**AIM:** In the excerpt below about facing the bouncer, which county was the writer representing when Steve Kirby broke two of the writer's ribs?

Living and working with the bouncer
"Just give us a bit of space there."
"You might just want to back up a little, I'll be coming your way very soon."
I was about to face my first ball back in Test cricket after a 30-month layoff. I wasn't good enough in my first two Tests, against Australia, and had subsequently been dropped.
The man I was speaking to was Hashim Amla. He had the helmet on at short leg, or "short, silly, dumb, dumb, stupid leg" as I like to call it (I mean, who seriously wants to field there?).
The bowler was Makhaya Ntini. Those horrible, wide-of-the-crease, angled-in guided missiles, on a Wanderers pitch that had already started getting a little uneven and was "plating" up.
The players' viewing area is side-on at the Wanderers. Bowling looks at least 20% more fleet when you're watching from side-on, as opposed to straight down the wicket. Ntini and Dale Steyn were both in the late 140s kph. I was winging it. Genuinely winging it. There was no way I was going to get in line. I didn't know how to.
"Give us some room, Hashim!"
I feared for my safety. Properly scared. Easily the most afraid I ever was in my career and life. I wasn't just scared of getting hit, hurt, and not being able to bowl, I was terrified for my well-being. Absolutely petrified.
I doubt Phillip Hughes was petrified. He went through with his shot. He was taking on the short ball. Got his timing wrong and got unlucky. There isn't really any other way of describing what happened. Phillip Hughes was horribly, in the most emphatic way, unlucky.
Another time I had the "fears" was in England, playing against Gloustershire for Leicestershire. Steve Kirby was off on one. He wanted to kill me. He told me so. And when "Kirbs" tells you that in the middle of a spell, with all that sweat, steam and snot streaming from his face, you believe him.
He didn't kill me. I scored some runs.
He broke two of my ribs. You can have the runs back if I can have my ribs back, Kirbs.
Steyn once put it this way: "Where else in the world do you get the opportunity to kill someone with two bouncers in an over legally?"
In 1975, Ewen Chatfield, with no pulse, and tongue swallowed, was dead. His heart had stopped. A short ball from England's Peter Lever glanced off his glove and struck Chatfield's left temple and killed him.
Then he was revived, and went on to play many more times for New Zealand. Lever said, "I felt sick and ashamed at what I had done, and all I could think when I got back to the pavilion was that I wanted to retire."
Right now, the Steyn quip - it's just over two years since he said that - looks horrible. In the current scenario, it lacks tact and taste. But in its most basic form, he's right. Batting is survival. Protect your wicket and yourself. And those who protect themselves first are almost always called soft. To give away your wicket to keep yourself - soft.

**INFORMATION PROVIDED:**
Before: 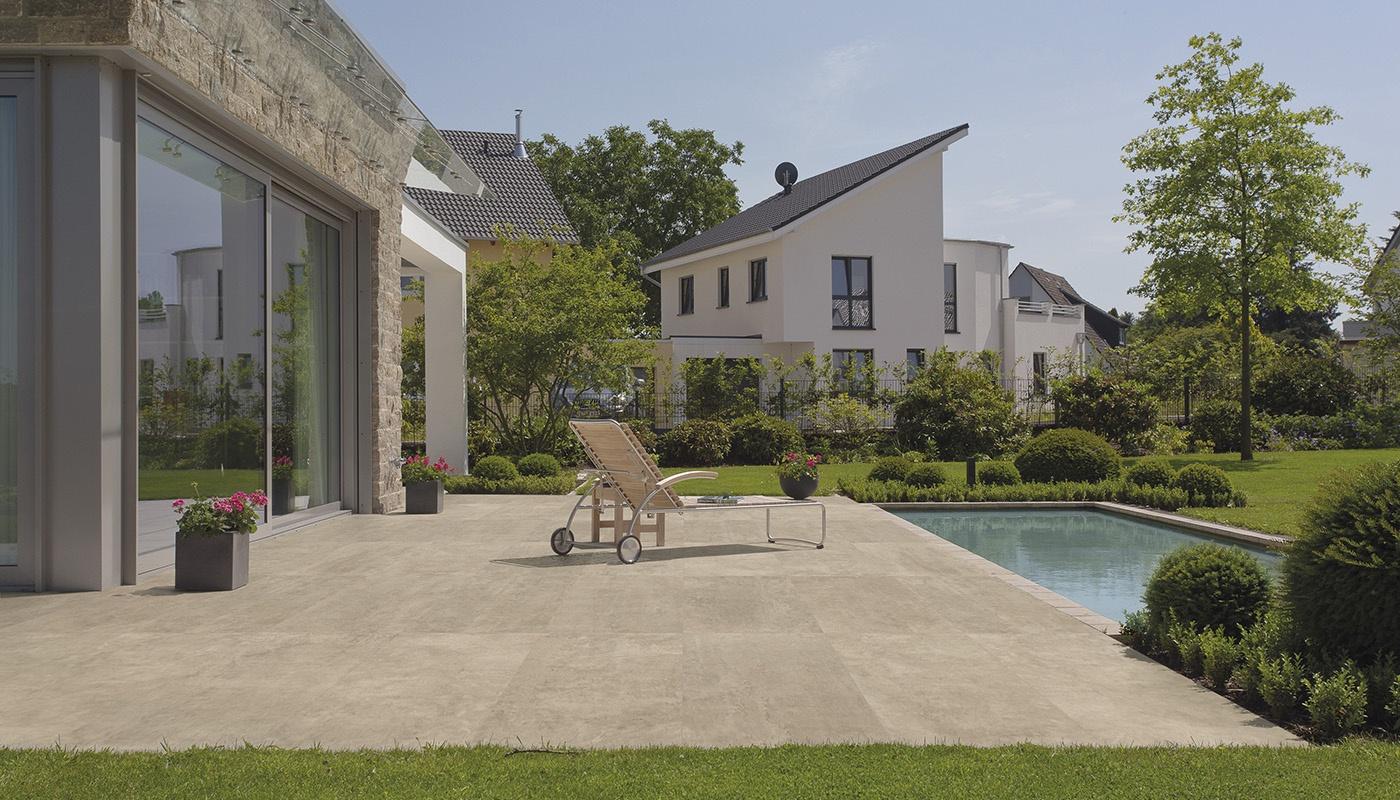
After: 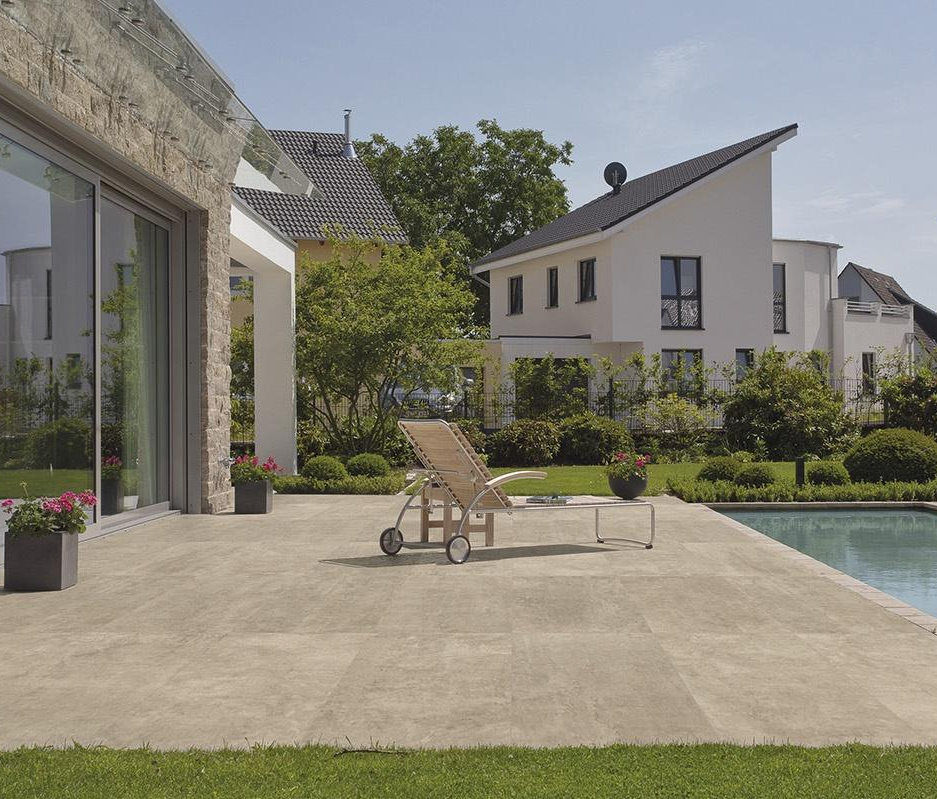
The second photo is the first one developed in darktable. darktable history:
crop and rotate: left 12.264%, right 20.769%
local contrast: mode bilateral grid, contrast 19, coarseness 50, detail 119%, midtone range 0.2
shadows and highlights: shadows 37.2, highlights -27.46, soften with gaussian
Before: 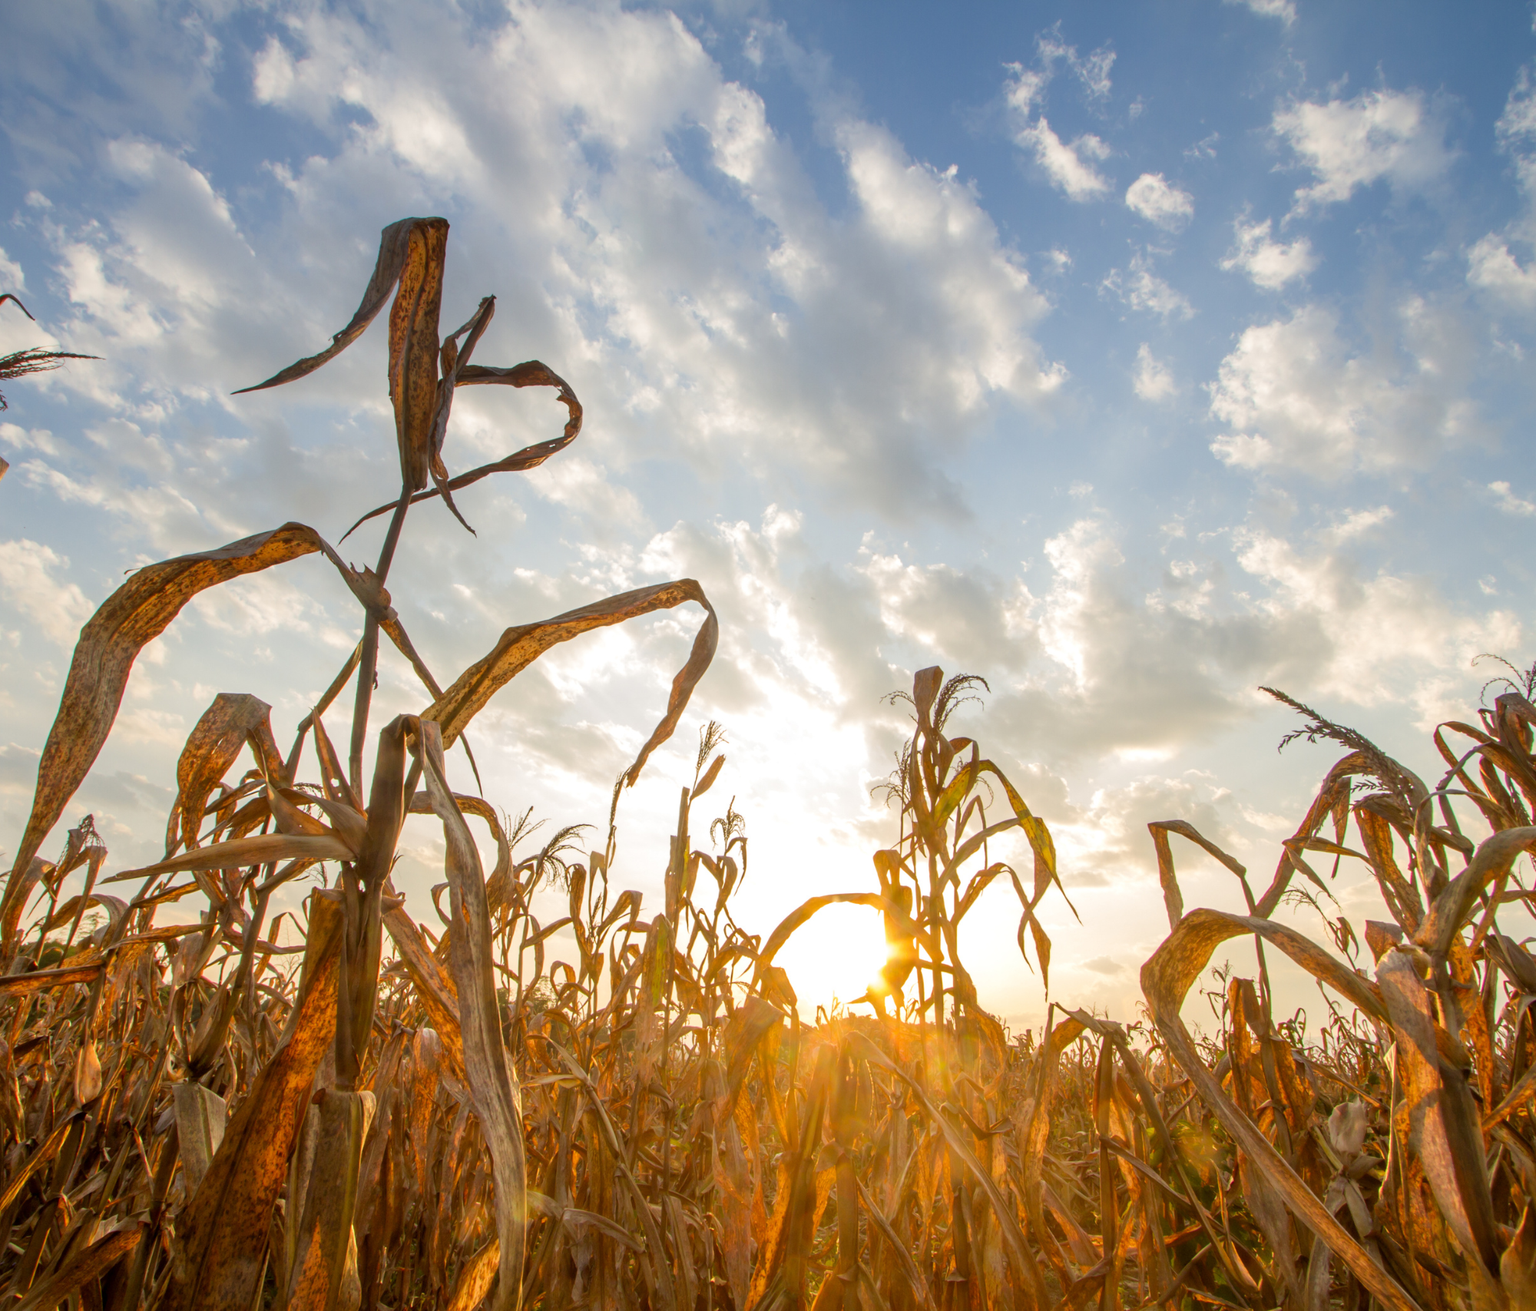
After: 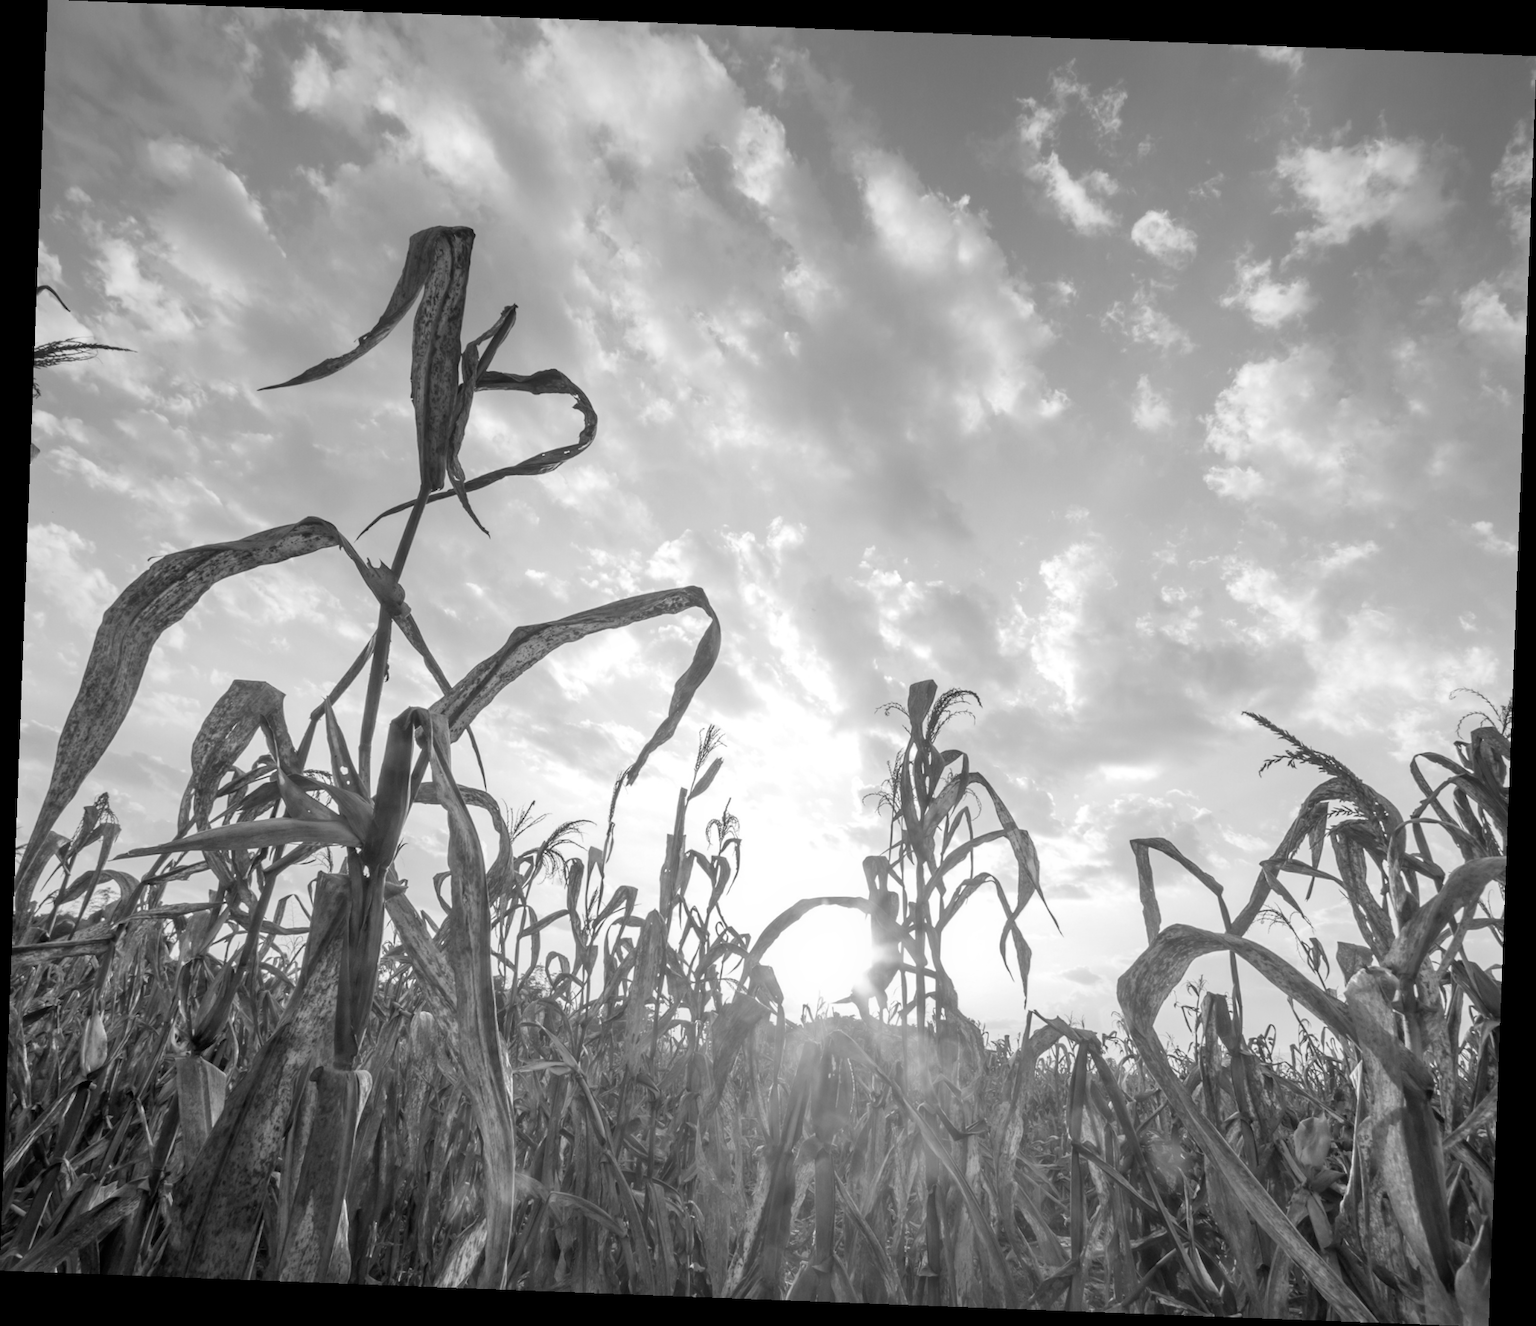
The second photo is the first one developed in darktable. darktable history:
monochrome: on, module defaults
rotate and perspective: rotation 2.17°, automatic cropping off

**FINISHED TASK:** Leicestershire